§ Work instructions
1 > In the excellent pairs explanation below, what does the number of set bits in (num1 OR num2) plus (num1 AND num2) simplify to?
2 > Decide whether each statement agrees with the excellent pairs explanation below. For each one, answer yes or no and quote the words of the explanation that settle it.
(a) The pairs (a, b) and (b, a) count as the same pair.
(b) The double loop over bit counts covers a constant range.
(c) Duplicate numbers stay in the array before the bit counts are grouped.
3 > Quote a passage from the excellent pairs explanation below without changing a word. Begin at the words that have "- O(n) to process" and stop after "of excellent pairs.".

§ Quoted passage
***
Given a 0-indexed array of positive integers, nums, and a positive integer k, we define an excellent pair as a pair (num1, num2) where both num1 and num2 appear in nums and the sum of the number of set bits in (num1 OR num2) and (num1 AND num2) is at least k. Note that pairs (a, b) and (b, a) are considered distinct, and a pair with identical elements (num, num) is allowed if the element appears in the array.

Key Insights

  • Removing duplicates is important because only unique numbers matter for counting excellent pairs.
  • The number of set bits in (num1 OR num2) plus (num1 AND num2) simplifies to the sum of the bit counts of num1 and num2.
  • Bucket the numbers by their bit count (e.g. using an array where the index corresponds to the number of set bits) to enable efficient pairing.
  • Use a double loop over the possible bit counts (which is a constant range, e.g. up to 31 bits for numbers up to 10^9) to count all valid pairs based on the condition i + j >= k.

Space and Time Complexity

Time Complexity: O(n) + O(1)
  - O(n) to process the input array and compute bit counts
  - O(1) constant time for checking valid pairs since the loop is over a small constant range
Space Complexity: O(n) in the worst case (for storing unique numbers and their associated counts) or O(1) additional space if counting buckets are considered constant space.

Solution

The solution works as follows:

  1. Remove duplicate numbers from the array because repeated values do not contribute differently to the count.
  2. For each unique number, calculate its bit count using a built-in bit-counting operation, and then group these counts into buckets.
  3. For each possible pair of bit counts (i, j), if the condition (i + j >= k) is satisfied, then the number of pairs contributed is the product of their frequencies.
  4. Sum all such contributions to obtain the final count of excellent pairs.
  5. Since the number of possible bit counts is small (constant), iterating over the possible pairs is efficient.
***
§ Provided data

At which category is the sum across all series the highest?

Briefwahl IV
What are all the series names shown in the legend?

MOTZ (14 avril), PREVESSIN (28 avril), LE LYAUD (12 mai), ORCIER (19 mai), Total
***
§ Numbered answers
1 > It simplifies to the sum of the bit counts of num1 and num2.

2 >
(a) No: "Note that pairs (a, b) and (b, a) are considered distinct"
(b) Yes: "which is a constant range, e.g. up to 31 bits for numbers up to 10^9"
(c) No: "Remove duplicate numbers from the array because repeated values do not contribute differently to the count."

3 >
- O(n) to process the input array and compute bit counts
  - O(1) constant time for checking valid pairs since the loop is over a small constant range
Space Complexity: O(n) in the worst case (for storing unique numbers and their associated counts) or O(1) additional space if counting buckets are considered constant space.

Solution

The solution works as follows:

  1. Remove duplicate numbers from the array because repeated values do not contribute differently to the count.
  2. For each unique number, calculate its bit count using a built-in bit-counting operation, and then group these counts into buckets.
  3. For each possible pair of bit counts (i, j), if the condition (i + j >= k) is satisfied, then the number of pairs contributed is the product of their frequencies.
  4. Sum all such contributions to obtain the final count of excellent pairs.